GYPSY (fomenté par Massimiliano Simbula) s’est inventé en rajoutant deux Y à l’acronyme GPS, pour inscrire des coordonnées peu fiables (sans X) et surtout pour pervertir la localisation policière en prenant le parti des nomades (des Roms). Il s’agit d’abord pour ce groupe de disparaître précisément des écrans-radars des autres groupes (on ne sait pas où ils sont) ; ensuite il est question pour eux de parasiter ou pirater le travail de leurs confrères en intervenant malignement au milieu de leur tranquille installation. Pour l’exposition, le groupe se propose par exemple de faire circuler des robots porte-caméra dans tout l’espace du Centre d’art, robots qui renvoient leurs images en temps réel vers un site de non-surveillance. Pareillement, les Gypsy boys disposent d’autocollants en quantité industrielle : de quoi marquer les murs et les cimaises des galeries, à moins qu’ils ne fassent avec du street art. Ici, on augmente en somme les pratiques du hacking en les dotant d’une instrumentation qui sorte de la Toile.

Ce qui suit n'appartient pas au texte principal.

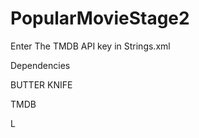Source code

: # PopularMovieStage2

Enter The TMDB API key in Strings.xml 

Dependencies


BUTTER KNIFE


TMDB


L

Pour une exposition classique, on dirait sans plus de précision que le commissaire général de HIC est Julien Bouillon ; mais comme il s’agit d’une exposition de recherche (et d’une recherche sur l’exposition), nous dirons plutôt que Julien Bouillon fait office de commissaire : il se contente de régir le campement de la recherche dans les espaces d’exposition.